Olympiodorus of Thebes
OLYMPIODORUS OF THEBES
(b. Thebes, Egypt, ca. 360-385; d. after 425), history, geography. For the original article on Olympiodorus see DSB, vol. 10.
Photius reported that Olympiodorus defined himself as a “professional poet” (Phot., Ibid. 166, 6: poiêtês to epitêdeuma), a term that at the time could designate a writer of either artistic poetry or of prose in the general sense. Certain scholars, attributing to poiêtês (Lat. operator) the very specific sense of “alchemist” as is found in Greek texts on alchemy, believed him to be the author of a work contained in the Corpus of Greek alchemists, entitled “The Alexandrian Philosopher Olympiodorus on the Book Kat’energeian by Zosimus and on the Sayings of Hermes and the Philosophers.” This attribution—propagated, among other sources, by the single original DSB entry on “Olympiodorus”—is now regarded as false, and the name of the alchemist must be associated instead with that of Olympiodorus of Alexandria, the Neoplatonic commentator of Plato and of Artistotle (see the entry “Olympiodorus of Alexandria”).
Life . The earliest known event in the life of Olympiodorus is a mission in 412 for Emperor Honorius to Donatus, leader of the Huns. About 415 he was in Athens and about 423 he went to Egypt, where he visited Nubia, Talmis, Syene (now Aswan), the oasis of Siwa, and the priests of Isis at Philae. He probably lived at times in Byzantium, Ravenna, and Rome; and he knew the latter city well. He was not a Christian. At Athens, Olympiodorus associated with the Sophists and was a friend of the grammarian Philtatius. He was personally acquainted with Valerius, the prefect of Thrace.
Olympiodorus is author of a Greek history, a continuation of the work of Eunapius. The original work, covering the period from 407–425, is preserved only in fragments. The principal source is the Bibliotheca of Photius, the ninth-century patriarch of Constantinople.
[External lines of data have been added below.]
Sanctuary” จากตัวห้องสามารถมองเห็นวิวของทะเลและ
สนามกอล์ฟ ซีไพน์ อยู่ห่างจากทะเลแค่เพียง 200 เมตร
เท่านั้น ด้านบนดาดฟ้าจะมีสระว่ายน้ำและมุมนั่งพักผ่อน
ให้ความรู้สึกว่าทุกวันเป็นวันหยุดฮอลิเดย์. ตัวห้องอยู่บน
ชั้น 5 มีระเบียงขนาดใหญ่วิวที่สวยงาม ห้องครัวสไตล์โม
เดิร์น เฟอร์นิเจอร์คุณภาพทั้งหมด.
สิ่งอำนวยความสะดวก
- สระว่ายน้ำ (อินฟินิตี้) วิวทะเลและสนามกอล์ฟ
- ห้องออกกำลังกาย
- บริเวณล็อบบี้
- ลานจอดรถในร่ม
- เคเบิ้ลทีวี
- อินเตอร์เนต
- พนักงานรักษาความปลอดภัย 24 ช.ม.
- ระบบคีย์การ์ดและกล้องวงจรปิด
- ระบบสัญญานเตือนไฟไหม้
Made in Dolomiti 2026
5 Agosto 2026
Another source is the New History of Zosimus (fl. 490–510). Olympiodorus’s history is dedicated to the Emperor Theodosius II and describes in twenty-two books the history of the Western Empire from the seventh consulship of Honorius to the accession of Valentinian III.
More than a history organized around a narrative thread, the work of Olympiodorus presents itself as the objective commentary of an eyewitness to the troubled events that characterized the beginning of the fifth century. Olympiodorus stated that he did not intend to produce a history but that his aim is to furnish “material” for a history (Phot., Bibl. Cod. 80, p. 166, 10). The objectivity and the independence of judgment that he exhibited distinguish his work from that of other historians and made it most interesting for the modern reader. Similarly, the numerous geographic and anthropological digressions that accompany the exposition of what are properly historic facts are of great interest for the history of science. Olympiodorus described the places, the climates, and the peoples that he encountered during his travels. He also related some wondrous phenomena, fantastic stories, and incidents of magic (Phot., Ibid. 171= fr. 16 Blockley). In particular, when it is a question of controversial subjects such as the route of Odysseus’s voyage (Phot., Ibid. 186, 1=fr. 42 Blockley), Olympiodorus stated that he has compared the opinions of other authors, thus showing that he made use of a methodological practice similar to what is known as the status quaestionis.
WORKS BY OLYMPIODORUS
Fragmenta Historicorum Graecorum IV. Edited by Karl Muller. 57–68. Paris: 1851.
Historici graeci minores I, edited by Ludwig A. Dindorf, 450–472. Leipzig: B.G. Teubner, 1870. The excerpts from Olympiodorus’s historical work, as preserved by Photius, are published here and in Muller.
The Fragmentary Classicising Historian of the Later Roman Empire. Eunapius, Olympiodorus, Priscus and Malchius, 2 vols. Edited by R.C. Blockley, vol. II, 152–220. Liverpool, U.K.: F. Cairns, 1981–1983.
Haedicke, Walter. “Olympiodoros.” In Encyclopaedie der classischen Altertums-Wissenschaft[Encyclopedia of Ancient Classical Science] (13), 18, 2, edited by August F. von Pauly, Georg Wissowa, Wilhelm Kroll, et. al, pp. 201-207. Stuttgart: J.B. Metzler, 1949.
Thompson, E. A. “Olympiodoros of Thebes.” Classical Quarterly 38 (1944): 43–52.